Look for products that contain recognizable, natural ingredients and scent their products with organic essential oils. If you are unsure about an ingredient, look it up before buying.
For those of you who cannot live without lasting fragrance on yourself, the best bet would be Investing in essential oils or Attar.
Q. Does Handmade Soap have a shelf life?
Although handmade soaps usually get better with age, it is recommended that they should be used within 12 months of purchase. Scented soaps should be used within 3 months after removing them from the box. Although the soaps will not be “spoiled” after that time, you may notice some changes as natural soap ages. Some natural colours may fade over time and the scents from pure natural essential oils will fade over time. Some discoloured spots might appear on the soap. But these are just aesthetic concerns, the Soaps are safe for using, in fact older the soap the better cured and firm it is.
Q. Why Handmadness does not make translucent/ transparent soaps?
The transluscent/transparent soaps that many soap makers sell under the name of ‘Glycerine Soap’ are technically called ‘Melt and Pour’ soaps. By default all Soaps contain Glycerine as explained above. These soaps are usually made from pre-made Soap base, easily available in the market.
Some Handmade soap makers make their own transparent soap base by ‘Hot process’. Which involves cooking the soap ingredients together.
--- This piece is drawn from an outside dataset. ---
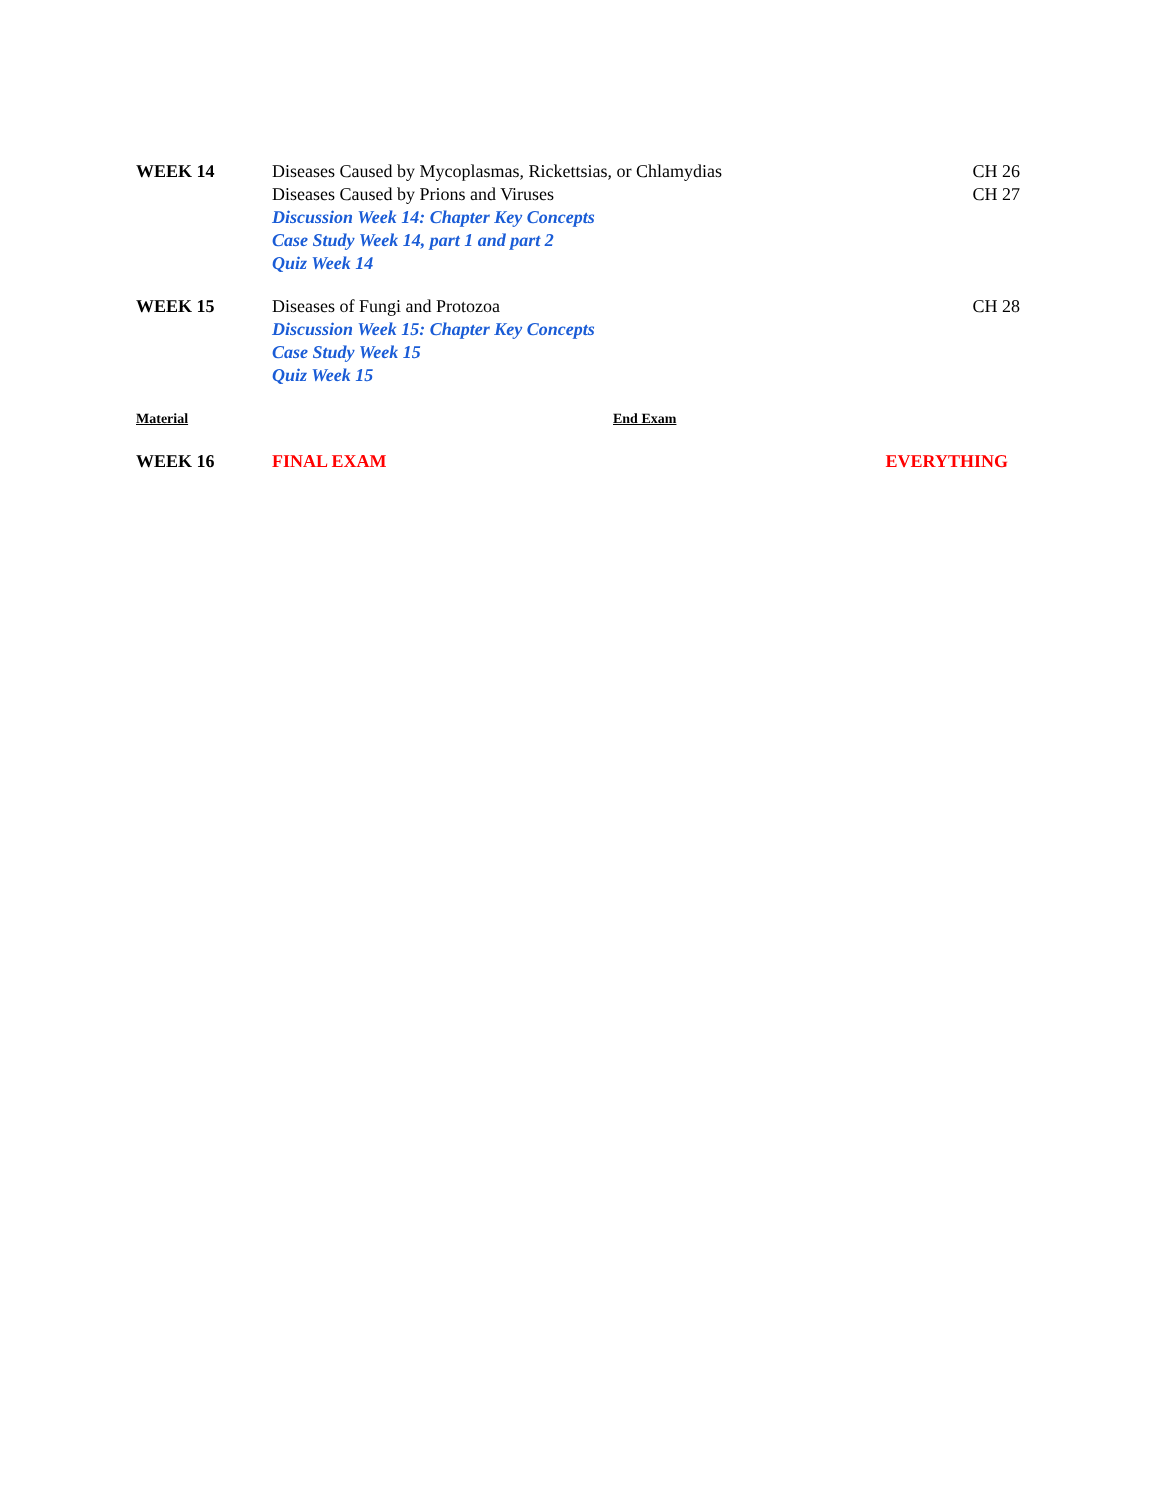| WEEK 14 | Diseases Caused by Mycoplasmas, Rickettsias, or Chlamydias Diseases Caused by Prions and Viruses Discussion Week 14: Chapter Key Concepts Case Study Week 14, part 1 and part 2 Quiz Week 14 | CH 26 CH 27 |
| WEEK 15 | Diseases of Fungi and Protozoa Discussion Week 15: Chapter Key Concepts Case Study Week 15 Quiz Week 15 | CH 28 |
| Material | End Exam | |
| WEEK 16 | FINAL EXAM | EVERYTHING |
Melt and Pour soap incorporates synthetic substances, which may range from foaming agents and alcohol-based emulsifiers to solvents, these chemical elements enable Melt and Pour soap to liquefy in order that it may be formed into the preferred design. Additional Glycerine is added to counter the dryness that these ingredients might cause. Hence the name ‘Glycerine soaps’.
At Handmadness we believe in making everything as natural as possible hence we decided to stick to cold process soap making which gives us the freedom to make our own soap bases the way we like without additional synthetic substances.
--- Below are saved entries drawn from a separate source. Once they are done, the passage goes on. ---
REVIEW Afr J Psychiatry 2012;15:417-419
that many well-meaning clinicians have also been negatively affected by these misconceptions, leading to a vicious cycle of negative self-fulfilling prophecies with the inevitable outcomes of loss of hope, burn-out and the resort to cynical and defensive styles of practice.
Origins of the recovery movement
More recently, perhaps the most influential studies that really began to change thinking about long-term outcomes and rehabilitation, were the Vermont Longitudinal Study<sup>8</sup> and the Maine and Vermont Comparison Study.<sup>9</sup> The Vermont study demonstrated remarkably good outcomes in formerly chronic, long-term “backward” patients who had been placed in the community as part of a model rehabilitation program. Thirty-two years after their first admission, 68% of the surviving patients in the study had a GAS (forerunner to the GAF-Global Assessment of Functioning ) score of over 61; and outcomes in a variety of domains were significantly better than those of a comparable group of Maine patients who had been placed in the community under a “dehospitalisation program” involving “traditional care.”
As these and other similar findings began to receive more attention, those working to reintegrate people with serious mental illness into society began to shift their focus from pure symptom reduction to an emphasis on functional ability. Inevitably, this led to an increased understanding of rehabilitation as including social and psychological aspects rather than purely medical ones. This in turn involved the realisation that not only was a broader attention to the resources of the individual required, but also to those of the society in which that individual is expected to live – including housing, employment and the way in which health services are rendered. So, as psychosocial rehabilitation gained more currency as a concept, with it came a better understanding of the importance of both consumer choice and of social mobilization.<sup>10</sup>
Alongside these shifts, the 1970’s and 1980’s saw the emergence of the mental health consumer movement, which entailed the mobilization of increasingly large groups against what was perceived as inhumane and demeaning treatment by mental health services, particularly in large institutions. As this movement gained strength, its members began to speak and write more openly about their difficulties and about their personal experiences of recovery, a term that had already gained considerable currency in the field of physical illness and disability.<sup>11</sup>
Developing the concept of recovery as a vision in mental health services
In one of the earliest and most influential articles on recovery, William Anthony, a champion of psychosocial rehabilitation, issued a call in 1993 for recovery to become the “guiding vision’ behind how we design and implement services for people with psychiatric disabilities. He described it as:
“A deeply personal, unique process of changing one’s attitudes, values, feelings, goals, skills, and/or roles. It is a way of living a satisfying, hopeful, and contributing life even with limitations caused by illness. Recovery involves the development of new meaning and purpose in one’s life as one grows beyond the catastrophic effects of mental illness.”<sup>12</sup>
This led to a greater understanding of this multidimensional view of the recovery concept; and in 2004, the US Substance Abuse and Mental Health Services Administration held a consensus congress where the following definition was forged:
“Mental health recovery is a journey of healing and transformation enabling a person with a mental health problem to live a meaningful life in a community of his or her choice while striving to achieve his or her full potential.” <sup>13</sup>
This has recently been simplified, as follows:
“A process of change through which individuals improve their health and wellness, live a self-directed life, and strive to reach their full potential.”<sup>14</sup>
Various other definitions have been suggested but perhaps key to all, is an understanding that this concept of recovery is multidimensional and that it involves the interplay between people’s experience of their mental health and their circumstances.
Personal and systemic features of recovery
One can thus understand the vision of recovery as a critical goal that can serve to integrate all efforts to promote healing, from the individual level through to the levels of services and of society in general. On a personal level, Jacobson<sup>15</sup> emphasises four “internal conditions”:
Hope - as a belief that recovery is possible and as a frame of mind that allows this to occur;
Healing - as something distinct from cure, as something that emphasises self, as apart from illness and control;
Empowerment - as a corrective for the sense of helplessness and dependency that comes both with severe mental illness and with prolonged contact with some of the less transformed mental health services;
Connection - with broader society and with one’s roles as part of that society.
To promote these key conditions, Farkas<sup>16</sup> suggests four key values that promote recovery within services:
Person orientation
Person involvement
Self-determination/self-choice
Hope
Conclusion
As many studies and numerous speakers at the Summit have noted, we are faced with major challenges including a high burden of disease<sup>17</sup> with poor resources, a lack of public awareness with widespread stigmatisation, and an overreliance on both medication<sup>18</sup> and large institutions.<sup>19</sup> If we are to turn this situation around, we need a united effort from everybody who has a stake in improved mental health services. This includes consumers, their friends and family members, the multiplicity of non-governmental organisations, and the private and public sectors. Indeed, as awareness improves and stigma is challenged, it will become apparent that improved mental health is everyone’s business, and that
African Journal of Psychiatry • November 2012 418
We makes ‘natural soap’ our USP and natural soap is what Handmadness ensures. The only chemical that we use in our soaps is Sodium Hydroxide commonly known as caustic soda or lye, without which there cannot be a soap🤓.
Why are Parabens, Sulphates, Triclosan, Phthalates commonly found in soaps harmful?
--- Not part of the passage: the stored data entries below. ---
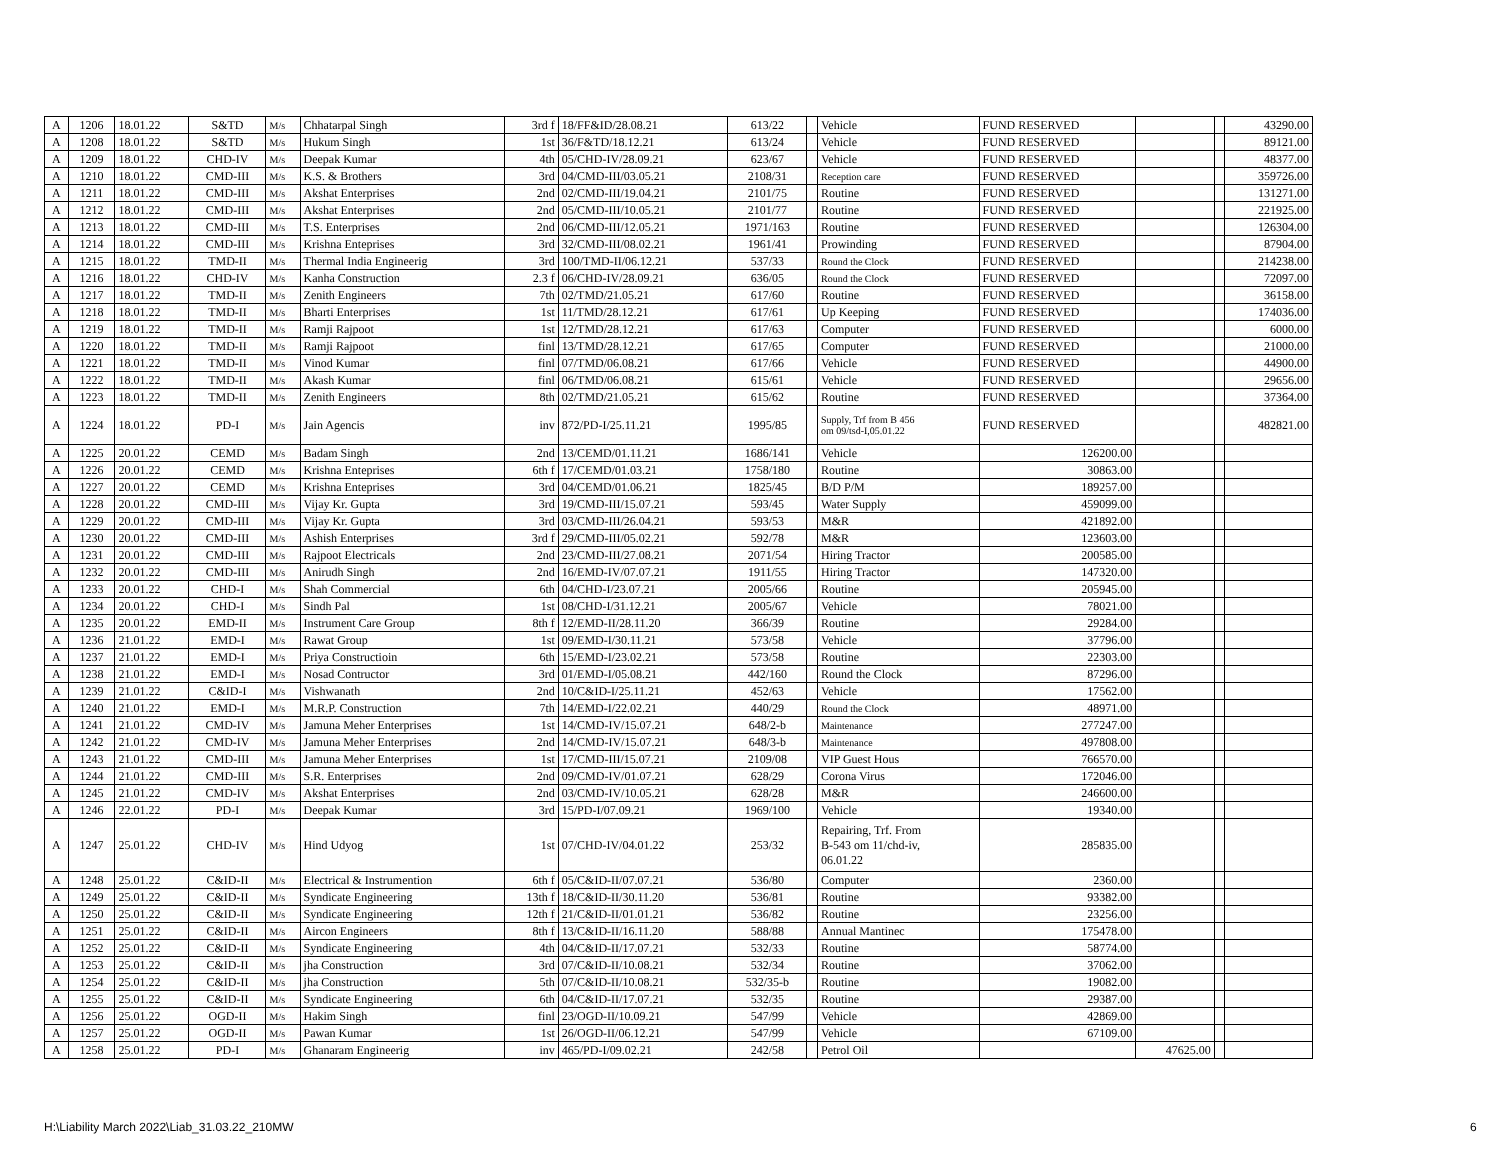| A | 1206 | 18.01.22 | S&TD | M/s | Chhatarpal Singh | 3rd f | 18/FF&ID/28.08.21 | 613/22 | | Vehicle | FUND RESERVED | | | 43290.00 |
| A | 1208 | 18.01.22 | S&TD | M/s | Hukum Singh | 1st | 36/F&TD/18.12.21 | 613/24 | | Vehicle | FUND RESERVED | | | 89121.00 |
| A | 1209 | 18.01.22 | CHD-IV | M/s | Deepak Kumar | 4th | 05/CHD-IV/28.09.21 | 623/67 | | Vehicle | FUND RESERVED | | | 48377.00 |
| A | 1210 | 18.01.22 | CMD-III | M/s | K.S. & Brothers | 3rd | 04/CMD-III/03.05.21 | 2108/31 | | Reception care | FUND RESERVED | | | 359726.00 |
| A | 1211 | 18.01.22 | CMD-III | M/s | Akshat Enterprises | 2nd | 02/CMD-III/19.04.21 | 2101/75 | | Routine | FUND RESERVED | | | 131271.00 |
| A | 1212 | 18.01.22 | CMD-III | M/s | Akshat Enterprises | 2nd | 05/CMD-III/10.05.21 | 2101/77 | | Routine | FUND RESERVED | | | 221925.00 |
| A | 1213 | 18.01.22 | CMD-III | M/s | T.S. Enterprises | 2nd | 06/CMD-III/12.05.21 | 1971/163 | | Routine | FUND RESERVED | | | 126304.00 |
| A | 1214 | 18.01.22 | CMD-III | M/s | Krishna Enteprises | 3rd | 32/CMD-III/08.02.21 | 1961/41 | | Prowinding | FUND RESERVED | | | 87904.00 |
| A | 1215 | 18.01.22 | TMD-II | M/s | Thermal India Engineerig | 3rd | 100/TMD-II/06.12.21 | 537/33 | | Round the Clock | FUND RESERVED | | | 214238.00 |
| A | 1216 | 18.01.22 | CHD-IV | M/s | Kanha Construction | 2.3 f | 06/CHD-IV/28.09.21 | 636/05 | | Round the Clock | FUND RESERVED | | | 72097.00 |
| A | 1217 | 18.01.22 | TMD-II | M/s | Zenith Engineers | 7th | 02/TMD/21.05.21 | 617/60 | | Routine | FUND RESERVED | | | 36158.00 |
| A | 1218 | 18.01.22 | TMD-II | M/s | Bharti Enterprises | 1st | 11/TMD/28.12.21 | 617/61 | | Up Keeping | FUND RESERVED | | | 174036.00 |
| A | 1219 | 18.01.22 | TMD-II | M/s | Ramji Rajpoot | 1st | 12/TMD/28.12.21 | 617/63 | | Computer | FUND RESERVED | | | 6000.00 |
| A | 1220 | 18.01.22 | TMD-II | M/s | Ramji Rajpoot | finl | 13/TMD/28.12.21 | 617/65 | | Computer | FUND RESERVED | | | 21000.00 |
| A | 1221 | 18.01.22 | TMD-II | M/s | Vinod Kumar | finl | 07/TMD/06.08.21 | 617/66 | | Vehicle | FUND RESERVED | | | 44900.00 |
| A | 1222 | 18.01.22 | TMD-II | M/s | Akash Kumar | finl | 06/TMD/06.08.21 | 615/61 | | Vehicle | FUND RESERVED | | | 29656.00 |
| A | 1223 | 18.01.22 | TMD-II | M/s | Zenith Engineers | 8th | 02/TMD/21.05.21 | 615/62 | | Routine | FUND RESERVED | | | 37364.00 |
| A | 1224 | 18.01.22 | PD-I | M/s | Jain Agencis | inv | 872/PD-I/25.11.21 | 1995/85 | | Supply, Trf from B 456 om 09/tsd-I,05.01.22 | FUND RESERVED | | | 482821.00 |
| A | 1225 | 20.01.22 | CEMD | M/s | Badam Singh | 2nd | 13/CEMD/01.11.21 | 1686/141 | | Vehicle | 126200.00 | | | |
| A | 1226 | 20.01.22 | CEMD | M/s | Krishna Enteprises | 6th f | 17/CEMD/01.03.21 | 1758/180 | | Routine | 30863.00 | | | |
| A | 1227 | 20.01.22 | CEMD | M/s | Krishna Enteprises | 3rd | 04/CEMD/01.06.21 | 1825/45 | | B/D P/M | 189257.00 | | | |
| A | 1228 | 20.01.22 | CMD-III | M/s | Vijay Kr. Gupta | 3rd | 19/CMD-III/15.07.21 | 593/45 | | Water Supply | 459099.00 | | | |
| A | 1229 | 20.01.22 | CMD-III | M/s | Vijay Kr. Gupta | 3rd | 03/CMD-III/26.04.21 | 593/53 | | M&R | 421892.00 | | | |
| A | 1230 | 20.01.22 | CMD-III | M/s | Ashish Enterprises | 3rd f | 29/CMD-III/05.02.21 | 592/78 | | M&R | 123603.00 | | | |
| A | 1231 | 20.01.22 | CMD-III | M/s | Rajpoot Electricals | 2nd | 23/CMD-III/27.08.21 | 2071/54 | | Hiring Tractor | 200585.00 | | | |
| A | 1232 | 20.01.22 | CMD-III | M/s | Anirudh Singh | 2nd | 16/EMD-IV/07.07.21 | 1911/55 | | Hiring Tractor | 147320.00 | | | |
| A | 1233 | 20.01.22 | CHD-I | M/s | Shah Commercial | 6th | 04/CHD-I/23.07.21 | 2005/66 | | Routine | 205945.00 | | | |
| A | 1234 | 20.01.22 | CHD-I | M/s | Sindh Pal | 1st | 08/CHD-I/31.12.21 | 2005/67 | | Vehicle | 78021.00 | | | |
| A | 1235 | 20.01.22 | EMD-II | M/s | Instrument Care Group | 8th f | 12/EMD-II/28.11.20 | 366/39 | | Routine | 29284.00 | | | |
| A | 1236 | 21.01.22 | EMD-I | M/s | Rawat Group | 1st | 09/EMD-I/30.11.21 | 573/58 | | Vehicle | 37796.00 | | | |
| A | 1237 | 21.01.22 | EMD-I | M/s | Priya Constructioin | 6th | 15/EMD-I/23.02.21 | 573/58 | | Routine | 22303.00 | | | |
| A | 1238 | 21.01.22 | EMD-I | M/s | Nosad Contructor | 3rd | 01/EMD-I/05.08.21 | 442/160 | | Round the Clock | 87296.00 | | | |
| A | 1239 | 21.01.22 | C&ID-I | M/s | Vishwanath | 2nd | 10/C&ID-I/25.11.21 | 452/63 | | Vehicle | 17562.00 | | | |
| A | 1240 | 21.01.22 | EMD-I | M/s | M.R.P. Construction | 7th | 14/EMD-I/22.02.21 | 440/29 | | Round the Clock | 48971.00 | | | |
| A | 1241 | 21.01.22 | CMD-IV | M/s | Jamuna Meher Enterprises | 1st | 14/CMD-IV/15.07.21 | 648/2-b | | Maintenance | 277247.00 | | | |
| A | 1242 | 21.01.22 | CMD-IV | M/s | Jamuna Meher Enterprises | 2nd | 14/CMD-IV/15.07.21 | 648/3-b | | Maintenance | 497808.00 | | | |
| A | 1243 | 21.01.22 | CMD-III | M/s | Jamuna Meher Enterprises | 1st | 17/CMD-III/15.07.21 | 2109/08 | | VIP Guest Hous | 766570.00 | | | |
| A | 1244 | 21.01.22 | CMD-III | M/s | S.R. Enterprises | 2nd | 09/CMD-IV/01.07.21 | 628/29 | | Corona Virus | 172046.00 | | | |
| A | 1245 | 21.01.22 | CMD-IV | M/s | Akshat Enterprises | 2nd | 03/CMD-IV/10.05.21 | 628/28 | | M&R | 246600.00 | | | |
| A | 1246 | 22.01.22 | PD-I | M/s | Deepak Kumar | 3rd | 15/PD-I/07.09.21 | 1969/100 | | Vehicle | 19340.00 | | | |
| A | 1247 | 25.01.22 | CHD-IV | M/s | Hind Udyog | 1st | 07/CHD-IV/04.01.22 | 253/32 | | Repairing, Trf. From B-543 om 11/chd-iv, 06.01.22 | 285835.00 | | | |
| A | 1248 | 25.01.22 | C&ID-II | M/s | Electrical & Instrumention | 6th f | 05/C&ID-II/07.07.21 | 536/80 | | Computer | 2360.00 | | | |
| A | 1249 | 25.01.22 | C&ID-II | M/s | Syndicate Engineering | 13th f | 18/C&ID-II/30.11.20 | 536/81 | | Routine | 93382.00 | | | |
| A | 1250 | 25.01.22 | C&ID-II | M/s | Syndicate Engineering | 12th f | 21/C&ID-II/01.01.21 | 536/82 | | Routine | 23256.00 | | | |
| A | 1251 | 25.01.22 | C&ID-II | M/s | Aircon Engineers | 8th f | 13/C&ID-II/16.11.20 | 588/88 | | Annual Mantinec | 175478.00 | | | |
| A | 1252 | 25.01.22 | C&ID-II | M/s | Syndicate Engineering | 4th | 04/C&ID-II/17.07.21 | 532/33 | | Routine | 58774.00 | | | |
| A | 1253 | 25.01.22 | C&ID-II | M/s | jha Construction | 3rd | 07/C&ID-II/10.08.21 | 532/34 | | Routine | 37062.00 | | | |
| A | 1254 | 25.01.22 | C&ID-II | M/s | jha Construction | 5th | 07/C&ID-II/10.08.21 | 532/35-b | | Routine | 19082.00 | | | |
| A | 1255 | 25.01.22 | C&ID-II | M/s | Syndicate Engineering | 6th | 04/C&ID-II/17.07.21 | 532/35 | | Routine | 29387.00 | | | |
| A | 1256 | 25.01.22 | OGD-II | M/s | Hakim Singh | finl | 23/OGD-II/10.09.21 | 547/99 | | Vehicle | 42869.00 | | | |
| A | 1257 | 25.01.22 | OGD-II | M/s | Pawan Kumar | 1st | 26/OGD-II/06.12.21 | 547/99 | | Vehicle | 67109.00 | | | |
| A | 1258 | 25.01.22 | PD-I | M/s | Ghanaram Engineerig | inv | 465/PD-I/09.02.21 | 242/58 | | Petrol Oil | | 47625.00 | | |
H:\Liability March 2022\Liab_31.03.22_210MW
6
Parabens are commonly used in soaps as they prevent the growth of micro-organisms in the products and increase their shelf life. But Parabens have properties that mimic oestrogen and hence have been linked with increased risk of breast cancers.
Another common toxic beauty ingredient found in soaps is sodium lauryl sulfate (SLS) or sodium laureth sulfate (SLES). It’s found in more than 90 percent of personal care and cleaning products because it acts as foaming agent. but SLS’s are connected with irritation of the skin, lungs, and eyes. When it combines with other chemicals, the mixture can form nitrosamines, a known carcinogen. Aside from causing cancer, this combo can also lead to Kidney and respiratory damage.
Many soaps also contain triclosan, an antimicrobial chemical that is known to disrupt the endocrine system, including thyroid and reproductive hormones. It’s also a known skin irritant. Studies have shown that triclosan can make bacteria antibiotic resistant, which poses a great risk to our future health. Triclosan is also commonly found in deodorant and toothpaste.
Phthalates, a family of industrial chemicals used as solvents in cosmetics and other consumer products, can damage the liver, kidneys, lungs, and reproductive system. Recent studies in human populations confirm some of the adverse impacts on male reproductive tract development, sperm abnormalities and lower testosterone levels. Recent studies also show that prenatal exposure to phthalates is associated with adverse impacts on neurodevelopment, including lower IQ, and problems with attention and hyperactivity and poorer social communication.